Luz sobre a sala da casa de Don’Ana mãe maior. Ela e mãe pequena conversam enquanto retiram seus ornamentos e objetos utilizados na procissão.

Mãe Maior
Quanto a Irmandade arrecadou na procissão de hoje?
Mãe Pequena
Muito pouco Don’Ana... Setecentos.     
Mãe Maior
De grão em grão a galinha enche o papo... Num é assim?
Mãe Pequena
É o que diz a Lei da Natureza... (Pausa) Quanto falta pra comprar a liberdade da princesa de Ruanda?
Mãe Maior
Quatro mil e trezentos!
Mãe Pequena
Onde ela tá?
Mãe Maior
Minha sobrinha tá na Barro Vermelho. É mucama de companhia da mulher do Barão do Fumo de São Félix... Os cauri disseram que ela deve ser a minha sucessora.
Mãe Pequena
Tem de ser ela?
Mãe Maior
Não sou eu quem escolhe a zeladora do culto, Pequena...


Na senzala da Barro Vermelho. Antônio Bento inquieto aguarda a chegada de Dandara.


Zumira
Tú vai mermo levá ela?
Antônio Bento
Se ela quiser, vai com a gente
Zumira
Mesmo de bucho cheio?
Antônio Bento
Quero meu filho perto de mim... Nunca vi a cara de nenhum filho meu.
Zumira
Queria poder te dar um filho...
Antônio Bento
Mas tu não pode. Tem o ventre seco!
Zumira
Num precisa jogar isso na minha cara!
Antônio Bento
(Aflito) Dandara tá demorano muito!
Zumira
Mulé de barriga é assim: tudo devagar... E tu ainda quer levar esta “mala” sem alça com a gente...
Antônio Bento
Pára de falar criatura!
Zumira
(Fazendo-lhe um carinho) Tu precisa dela pra que?

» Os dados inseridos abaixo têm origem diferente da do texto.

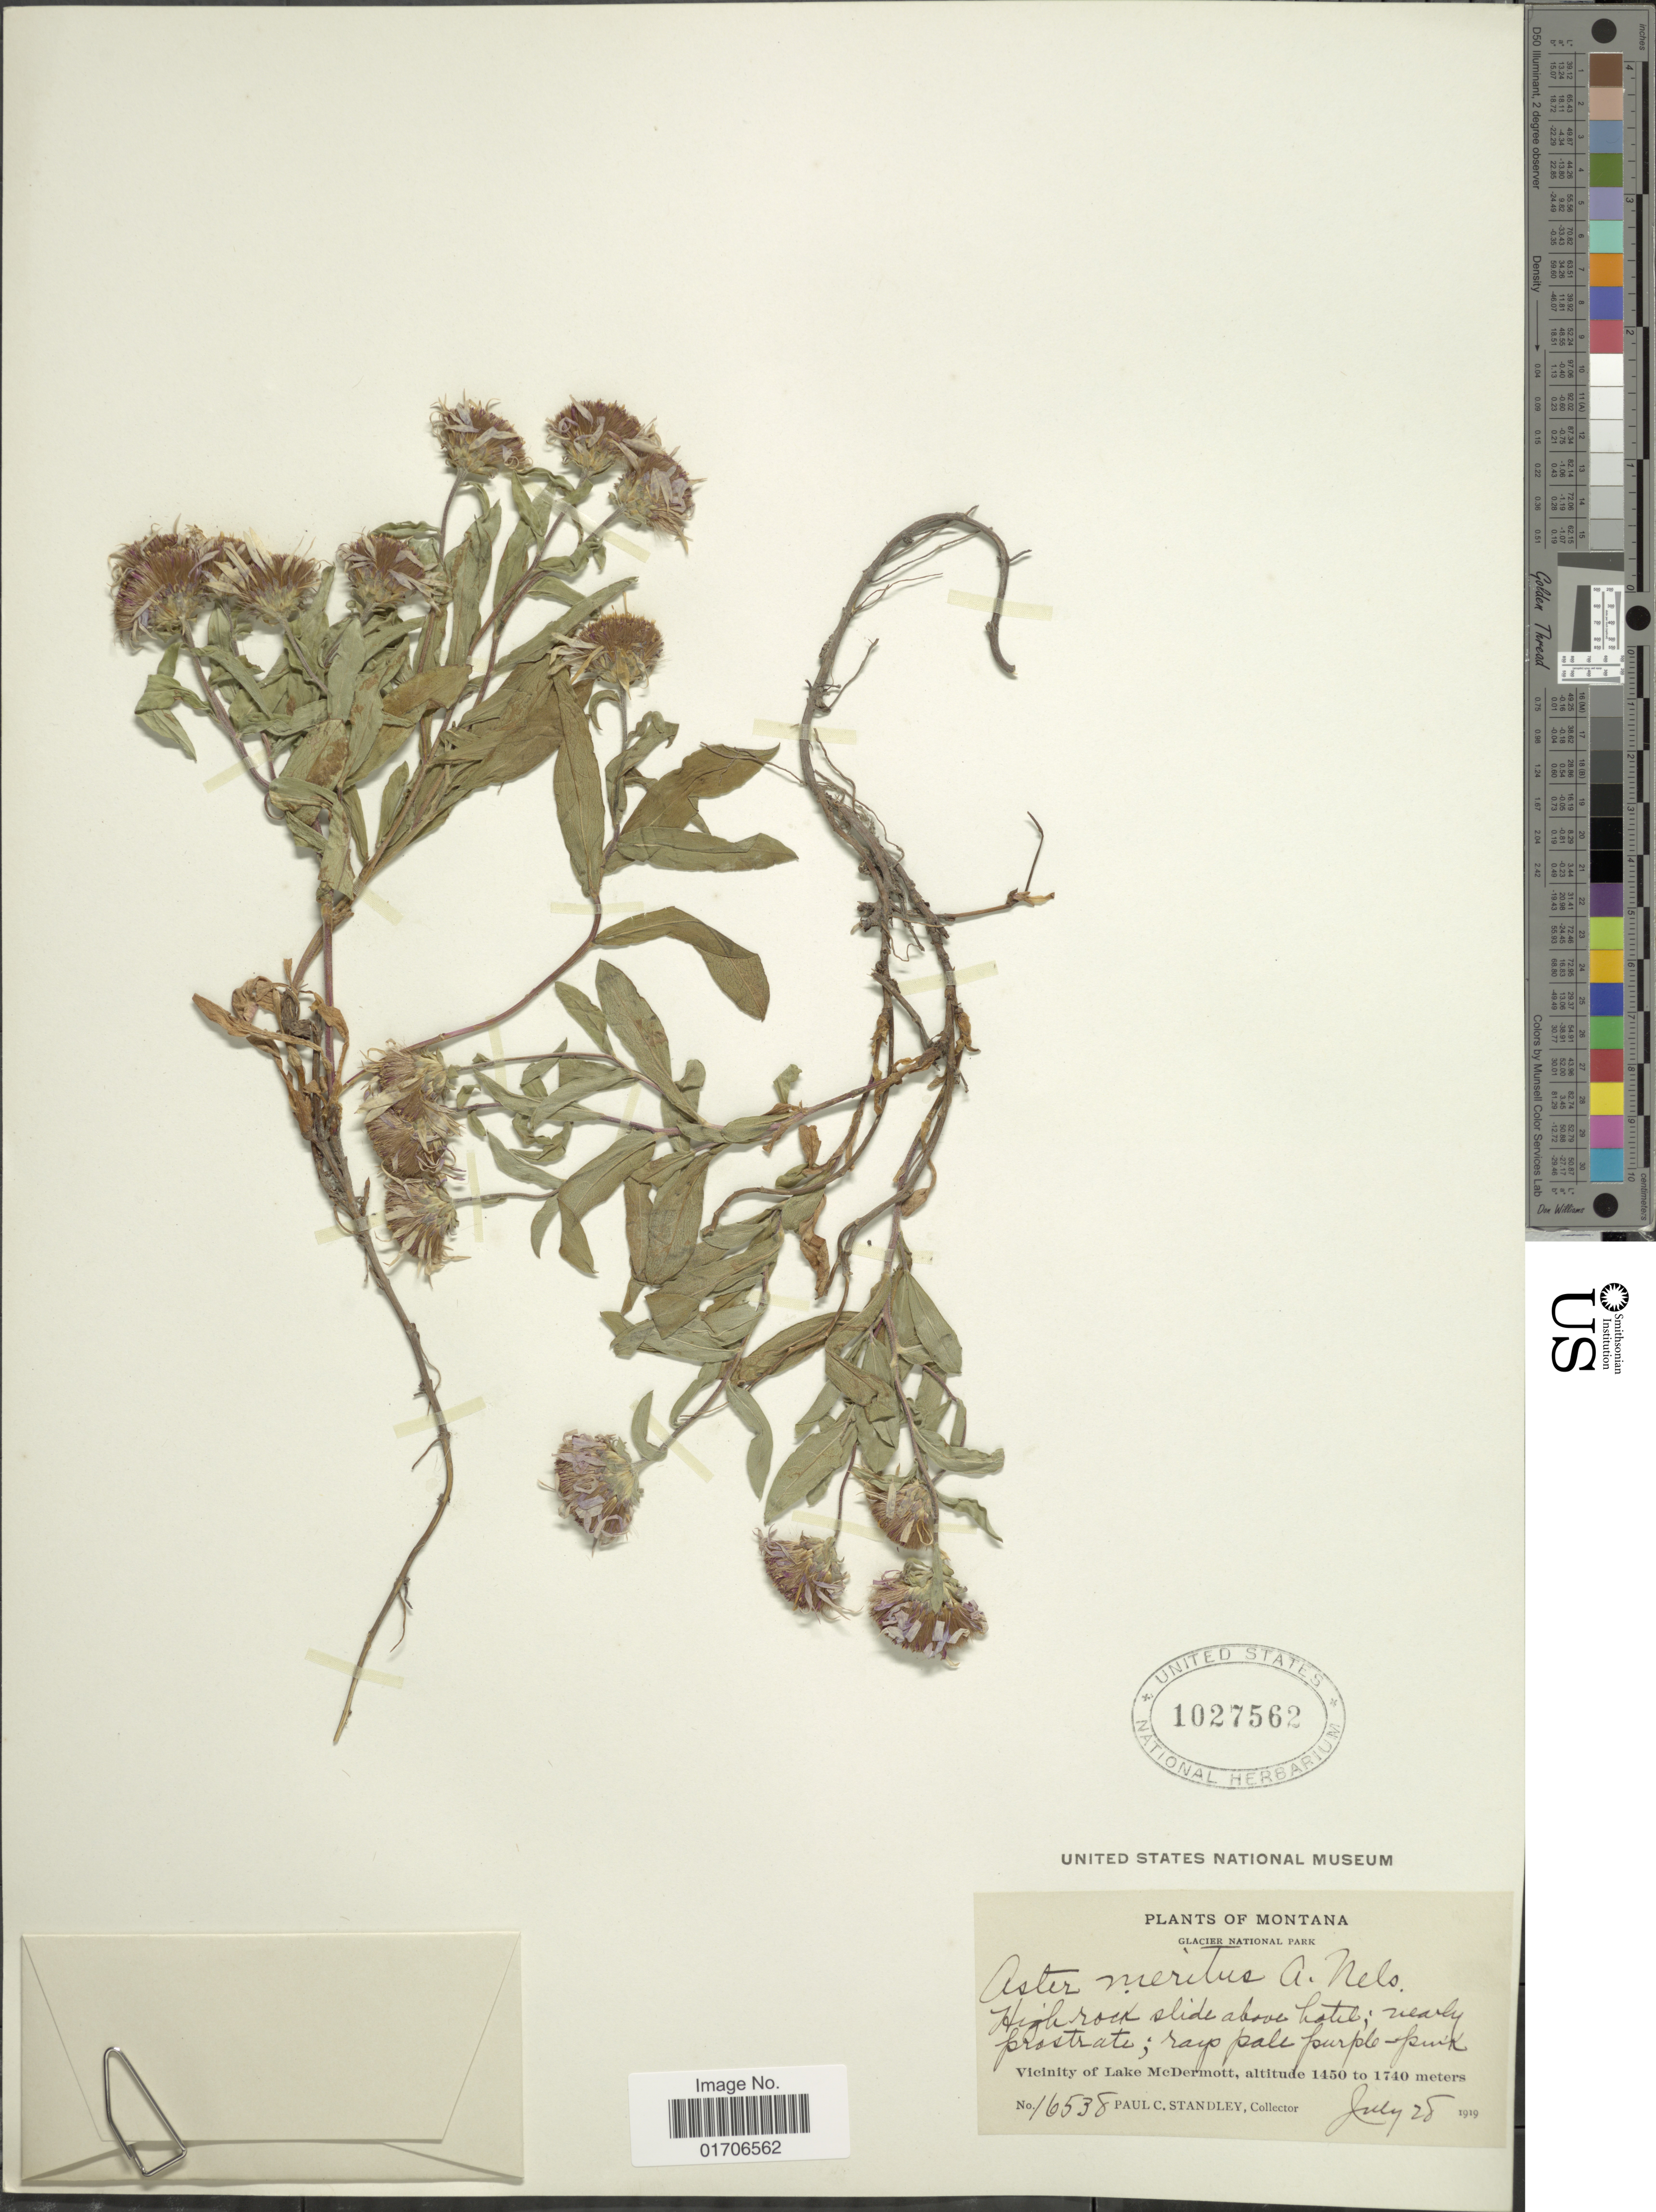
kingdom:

        Antônio Bento rechaça seu gesto de carinho.

Zumira
(Despeitada) Tu não me tem na hora que quiser? Pra que levar ela?
Antônio Bento
Fecha a matraca mulé!
Zumira
(Sedutora) Vai, fecha logo minha boca com aquele seu beijo gostoso...

        Antônio Bento beija-a voluptuosamente aprisionando-a com agressividade viril em seus braços. Volta a ouvir-se o alujá de Xangô. Dandara chega surpreendendo-os.

Dandara
Tôin...
Antônio Bento
(Afastando Zumira) Minha Princesa... Achei que não vinha mais...
Dandara
Vim só me despedir...
Antônio Bento
(Decepcionado) Cê num vai?
Zumira
(Exultante e agradecida dirigindo-se aos céus) Obrigada meu Pai! Kaô! Kaôkabiezile! Kaaô!
Dandara
Vou atrapalhar a viagem de vocês... Num quero ser um estorvo.
Antônio Bento
Num vou ver a cara do meu filho?
Dandara
Não diga isso... Vou estar aqui te esperando. (Entregando-lhe uma trouxa com mantimentos) Trouxe isso pra viagem de vocês, farinha com carne seca frita.

        Antônio Bento recebe o alimento e passa-o para Zumira. Em seguida beija longa e ternamente Dandara. Ouve-se agora o Ijexá de Oxum.


Zumira
(Enciumada retira-se) Vamo logo com isso Bento! Num temo tempo a perder...

        Escuro lento ao som do volume crescente do Ijexá de Oxum.